AIM OF THE EXERCISE >> Please rewrite the rows below with "top-left" replaced by "upper-left" and everything else left as is. Leave the pictures out of your answer.

DATA PROVIDED >>
******
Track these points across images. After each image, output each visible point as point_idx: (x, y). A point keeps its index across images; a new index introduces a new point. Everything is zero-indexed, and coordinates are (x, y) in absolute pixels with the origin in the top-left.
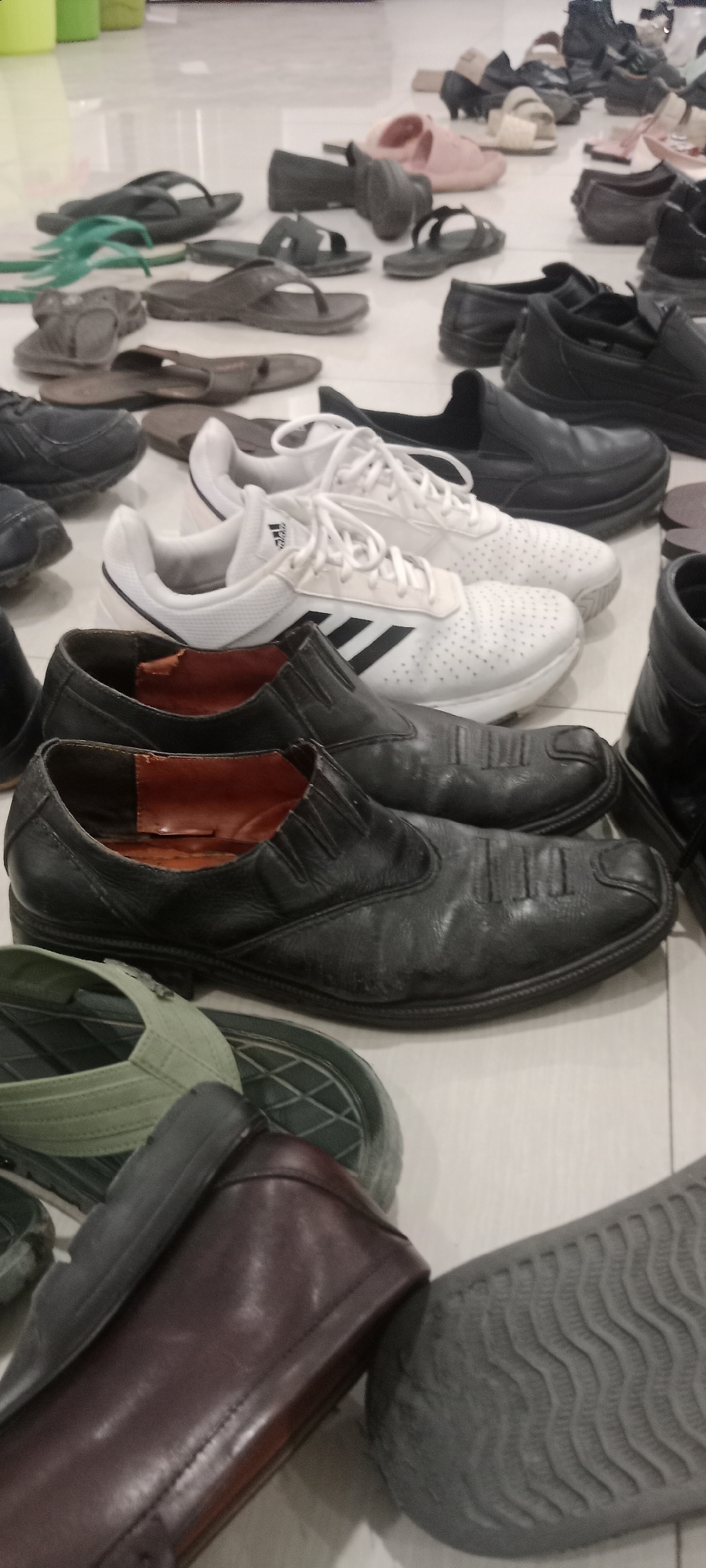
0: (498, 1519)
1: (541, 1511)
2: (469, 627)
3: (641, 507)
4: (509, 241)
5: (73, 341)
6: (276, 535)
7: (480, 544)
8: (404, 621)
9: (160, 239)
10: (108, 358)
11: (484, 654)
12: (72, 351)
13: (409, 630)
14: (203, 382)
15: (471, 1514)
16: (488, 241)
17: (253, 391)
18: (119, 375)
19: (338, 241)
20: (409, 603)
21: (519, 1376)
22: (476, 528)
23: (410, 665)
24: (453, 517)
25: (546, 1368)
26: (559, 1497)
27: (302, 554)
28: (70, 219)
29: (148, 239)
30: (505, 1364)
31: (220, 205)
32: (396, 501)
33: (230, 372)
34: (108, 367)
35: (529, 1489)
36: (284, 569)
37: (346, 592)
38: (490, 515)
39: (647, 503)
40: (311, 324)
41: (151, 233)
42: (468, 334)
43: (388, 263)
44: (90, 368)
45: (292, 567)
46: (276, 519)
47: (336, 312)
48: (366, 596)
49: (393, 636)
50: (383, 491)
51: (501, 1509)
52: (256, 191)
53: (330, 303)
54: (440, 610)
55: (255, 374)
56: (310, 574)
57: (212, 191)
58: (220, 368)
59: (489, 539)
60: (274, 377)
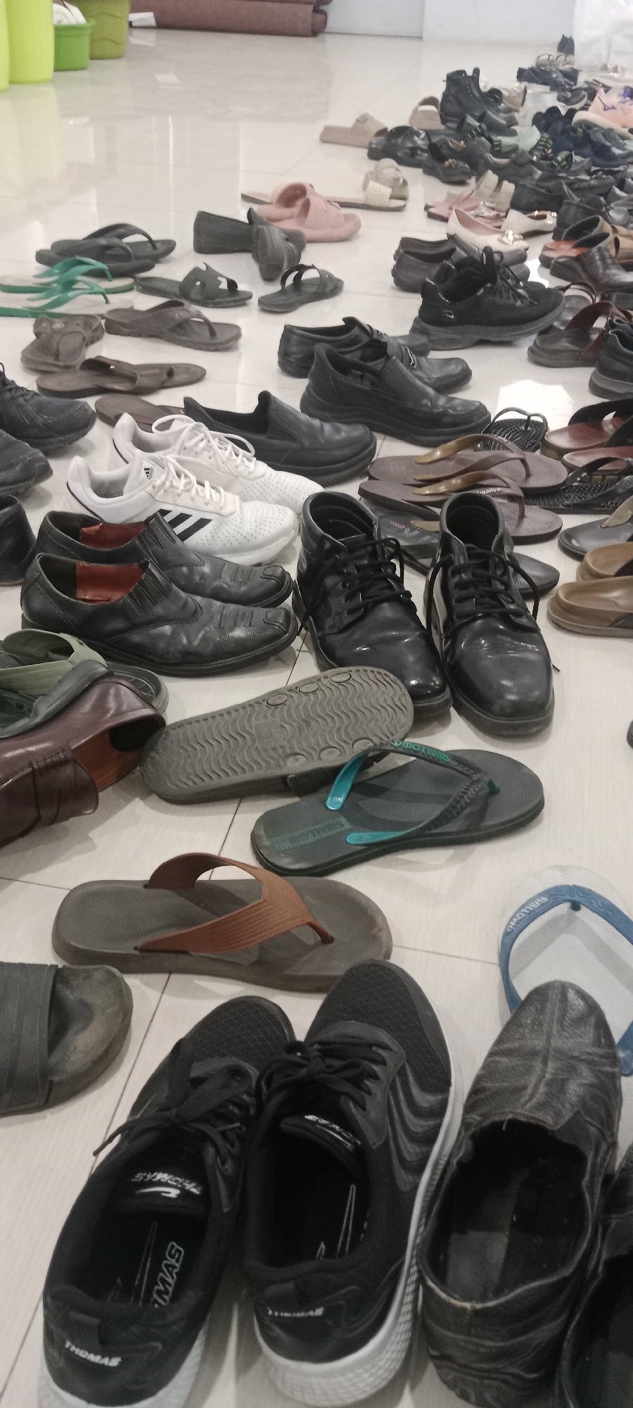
******
RESPONSE >>
Track these points across images. After each image, output each visible point as point_idx: (x, y). A point keeps its index across images; a new index introduces a new point. Everything is zero-indexed, and coordinates are (x, y) in absolute pixels with the origin in the upper-left.
0: (498, 1519)
1: (541, 1511)
2: (469, 627)
3: (641, 507)
4: (509, 241)
5: (73, 341)
6: (276, 535)
7: (480, 544)
8: (404, 621)
9: (160, 239)
10: (108, 358)
11: (484, 654)
12: (72, 351)
13: (409, 630)
14: (203, 382)
15: (471, 1514)
16: (488, 241)
17: (253, 391)
18: (119, 375)
19: (338, 241)
20: (409, 603)
21: (519, 1376)
22: (476, 528)
23: (410, 665)
24: (453, 517)
25: (546, 1368)
26: (559, 1497)
27: (302, 554)
28: (70, 219)
29: (148, 239)
30: (505, 1364)
31: (220, 205)
32: (396, 501)
33: (230, 372)
34: (108, 367)
35: (529, 1489)
36: (284, 569)
37: (346, 592)
38: (490, 515)
39: (647, 503)
40: (311, 324)
41: (151, 233)
42: (468, 334)
43: (388, 263)
44: (90, 368)
45: (292, 567)
46: (276, 519)
47: (336, 312)
48: (366, 596)
49: (393, 636)
50: (383, 491)
51: (501, 1509)
52: (256, 191)
53: (330, 303)
54: (440, 610)
55: (255, 374)
56: (310, 574)
57: (212, 191)
58: (220, 368)
59: (489, 539)
60: (274, 377)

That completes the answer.